Canada will also continue to support and prioritize programming that scales up attention to the SRHR neglected areas, including by partnering with Canadian health partners to improve the quality of and access to integrated health services by women, adolescents and children. Equally, Canada will maintain its engagement with global health platforms, such as Gavi, the GPEI, the GFF, and the GFATM, to support a strong COVID-19 recovery and to deliver long-term health objectives that focus on marginalized populations, and maintain health and SRH services.

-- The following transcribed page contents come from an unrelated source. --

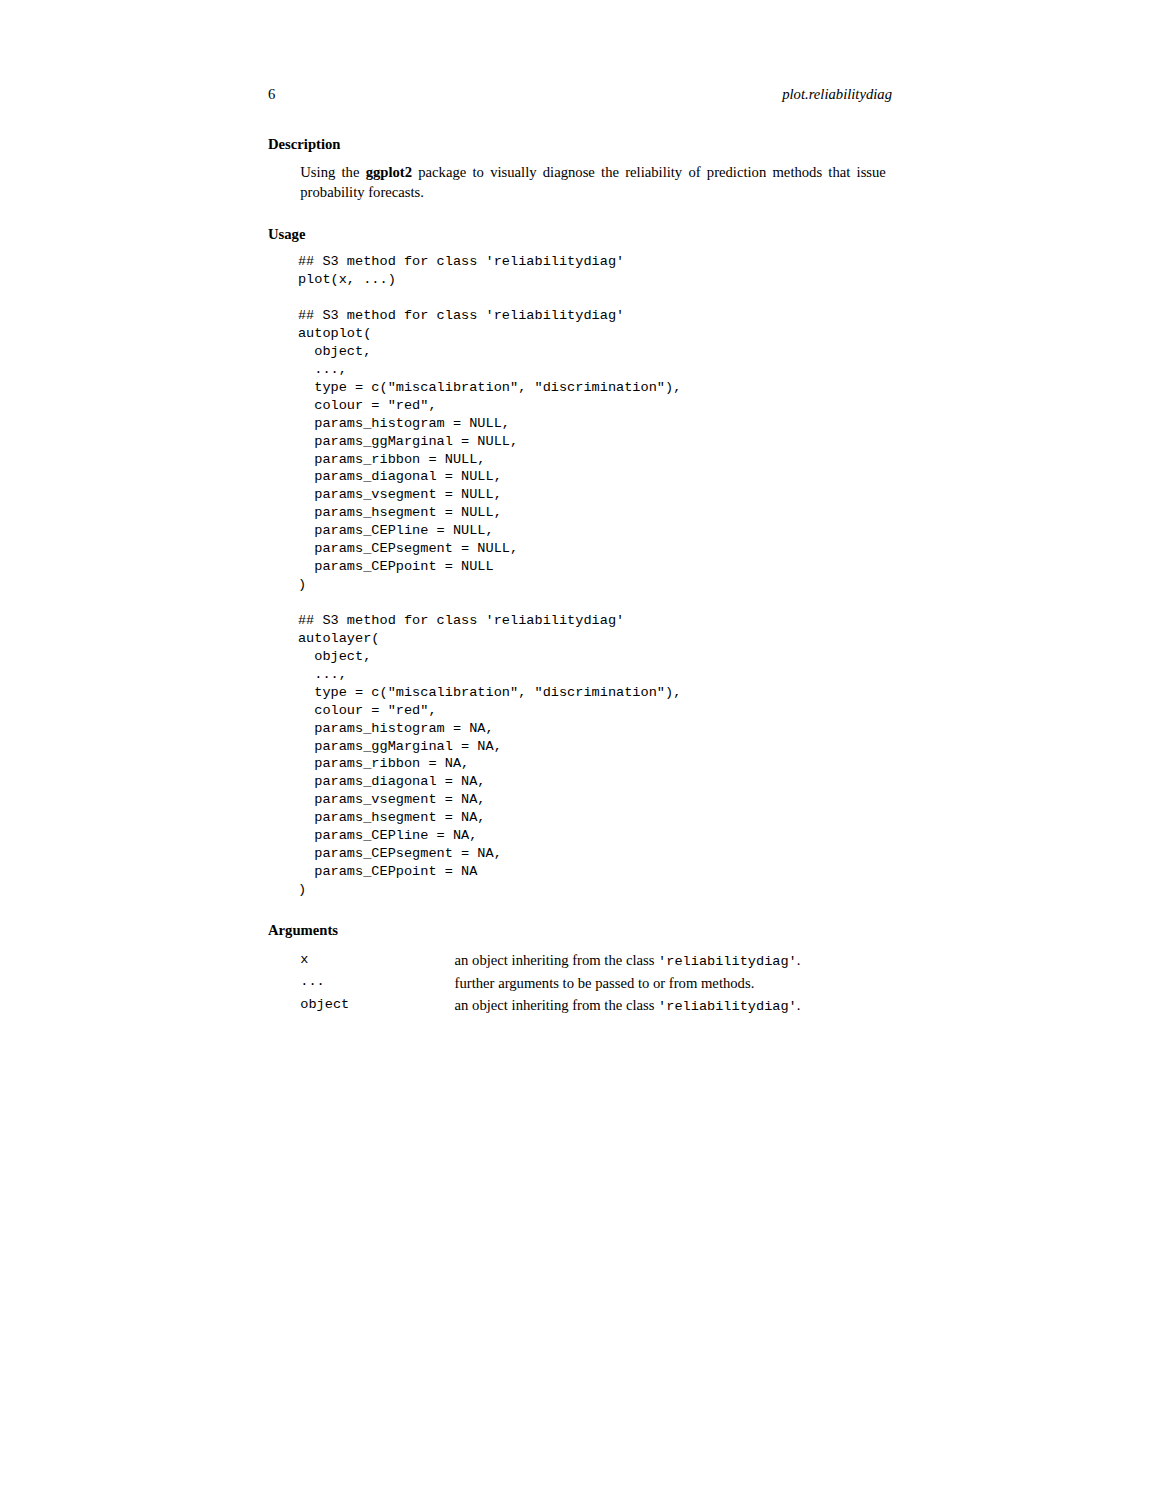6 plot.reliabilitydiag
Description
Using the ggplot2 package to visually diagnose the reliability of prediction methods that issue probability forecasts.
Usage
## S3 method for class 'reliabilitydiag'
plot(x, ...)
 ## S3 method for class 'reliabilitydiag'
autoplot(
  object,
  ...,
  type = c("miscalibration", "discrimination"),
  colour = "red",
  params_histogram = NULL,
  params_ggMarginal = NULL,
  params_ribbon = NULL,
  params_diagonal = NULL,
  params_vsegment = NULL,
  params_hsegment = NULL,
  params_CEPline = NULL,
  params_CEPsegment = NULL,
  params_CEPpoint = NULL
)
 ## S3 method for class 'reliabilitydiag'
autolayer(
  object,
  ...,
  type = c("miscalibration", "discrimination"),
  colour = "red",
  params_histogram = NA,
  params_ggMarginal = NA,
  params_ribbon = NA,
  params_diagonal = NA,
  params_vsegment = NA,
  params_hsegment = NA,
  params_CEPline = NA,
  params_CEPsegment = NA,
  params_CEPpoint = NA
)
Arguments
| x | an object inheriting from the class 'reliabilitydiag' . |
| ... | further arguments to be passed to or from methods. |
| object | an object inheriting from the class 'reliabilitydiag' . |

Given the growing food security and malnutrition crisis, exacerbated by the ever-present climate crisis, the war in Ukraine and COVID-19, we will also work to better understand and address the intersections between climate, nutrition, food security, health, education and gender, and program accordingly. This will include support for multi-sectoral approaches that further Canada’s leadership in nutrition (i.e. strengthening gender-transformative food systems and supporting women’s economic empowerment in agriculture and food sectors).

Internally, GAC will continue to sensitize the 10YC among staff at all levels, with a focus on the SRHR-neglected areas. This will help ensure that investments in global health and SRHR are scaled up while also managing competing pressures. This sensitization includes providing relevant information and technical support to staff in our Embassies and High Commissions, as well as actively linking programming with policy and advocacy, both globally and at the country level. Additional work is also needed going forward to familiarize external partners with our coding guidance.

These combined efforts are key to preserving gains made and to prevent further backsliding of progress towards achieving the SDGs. We look forward to working with our partners in achieving these milestones for the year ahead.